Lakers embarrassed against short-handed 76ers - Los Angeles Times
PHILADELPHIA — JJ Redick’s voice over the last two weeks has begun to sound gravelly, the toll of screaming his way through basketball game after basketball game starting to wear on his vocal chords.
The yelling has been a necessity, the Lakers being a team that needs constant reminders of the points Redick and his coaching staff have tried to emphasize. And pregame Tuesday, Redick calmly delivered the biggest point they wanted to make.
“We have to play a smart game,” he said deliberately.
In their Monday night win in Charlotte, the Lakers played hard. But after the first quarter, they rarely played smart, recklessly passing the ball all over the court. That couldn’t happen again — even with the 76ers playing minus Joel Embiid and Paul George.
The Lakers, Redick said, needed to play a smart game.
They did not and paid dearly, losing 118-104.
The Lakers turned the ball over 22 times and trailed by as many as 25 points. James had eight of those turnovers, though he scored 31 points. Rookie Dalton Knecht had 24 points off the bench.
Tyrese Maxey led everyone with 43 points, the 76ers having now beaten the Lakers seven straight times in Philadelphia by an average of 18.3 points.
The pregame calm quickly evaporated, Redick screaming at his team to “run a play,” — a phrase that had some added profanity — before snatching the ball after calling a timeout, grabbing it like he was trying to squeeze all the air out of it.
Postgame, Redick pointed to mental and physical fatigue for the performance.
“I’m not sure where our collective brains were at,” Redick said. “I understand the physical fatigue. We were a step slow all night on Maxey .... And then, I mean, frankly, you’re not going to win a game if somebody takes 19 more shots than you and gets eight more offensive rebounds. Like, we’re throwing the ball everywhere. I think that is just, again, fatigue, mental and physical, just bad decision-making. Poor execution, very unorganized throughout the game. Not our best.”
James threw his hands up in the air after firing a pass well behind a cutting Rui Hachimura. Max Christie’s eyes went to the sky after a defensive miscommunication left him covering, on the same play, a player on the right block and the left corner. And Redick’s eyes locked onto the court as he shook his head, his team submerged under an avalanche of mistakes.
“It sucks,” Austin Reaves said. “You feel like you can’t get a good break. And every time you mess up, it feels like the other team executes on your turnover, on your missed box out, whatever it is that you, you don’t execute. I feel like the other team takes advantage of that.”
The Lakers opened the game with energy and intention, quickly leading by nine points. But Bronny James, playing because the Lakers were without Gabe Vincent for the second-straight game, had a rough shift on Maxey helping change the momentum.

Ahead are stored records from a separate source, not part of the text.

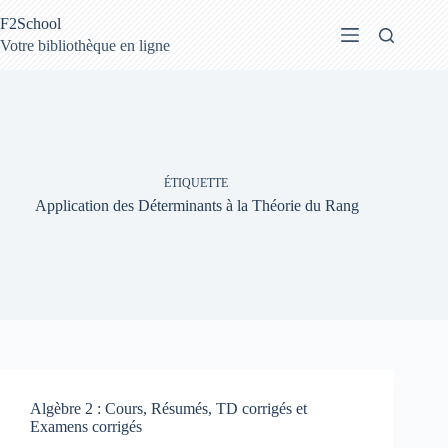
Passer
F2School
au
contenu
Votre bibliothèque en ligne
ÉTIQUETTE
Application des Déterminants à la Théorie du Rang
Algèbre 2 : Cours, Résumés, TD corrigés et
Examens corrigés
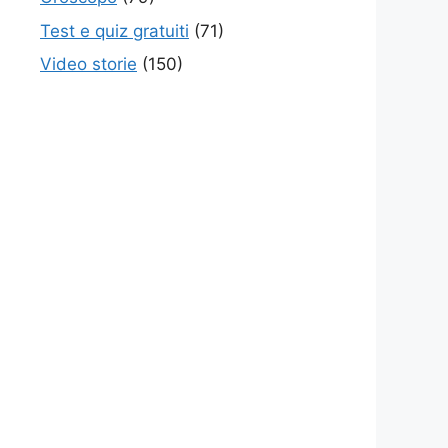
Test e quiz gratuiti
(71)
Video storie
(150)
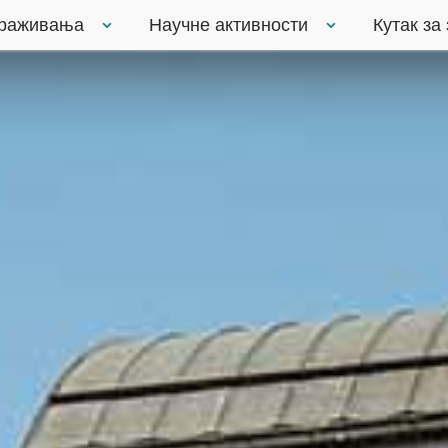
траживања
Научне активности
Кутак за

“Felt like on a back-to-back, just him giving us energy I think was the goal. You know, maybe put him in a tough spot,” Redick said of Bronny James. “Flying up yesterday, nationally televised game in Philly and all that stuff. He didn’t play well, but he’s been playing great in the stay-ready games and he’s been playing great in the G [League]. So I have confidence in him, but obviously didn’t provide that at a high level.”
And then with two minutes to go in the first, Anthony Davis left the game holding his side. He didn’t return, the team eventually ruling him out with an abdominal muscle strain.
The Lakers didn’t have a postgame update, though LeBron James said he thought Davis would be “fine.”
“I mean, when our best player goes out, it’s always challenging, especially in the game,” James said. “If he’s out from the beginning, then we have a game plan set. We know what to expect, we know what our lineup is gonna be. But when AD or any one of our guys go down throughout the course of a game, it’s just tough.”
Without their best defender, the Lakers’ defense was cooked by Maxey, sprinting past whoever tried to cover him to either score or draw a foul. The team’s defense was so atrocious in the second quarter that the Lakers shot 70.6% from the field and were still outscored 48-32.
Philadelphia shot 16 free throws in the second quarter alone, Dorian Finney-Smith picking up three of his four first-half fouls in the quarter when Maxey broke past the initial line of defense.
The Lakers also were without Jarred Vanderbilt, the team electing to hold him out on the second night of a back-to-back after he missed the first 42 games of the year. Hachimura returned and scored 13 points after missing the last two games.
The Lakers play again Thursday in Washington against the Wizards.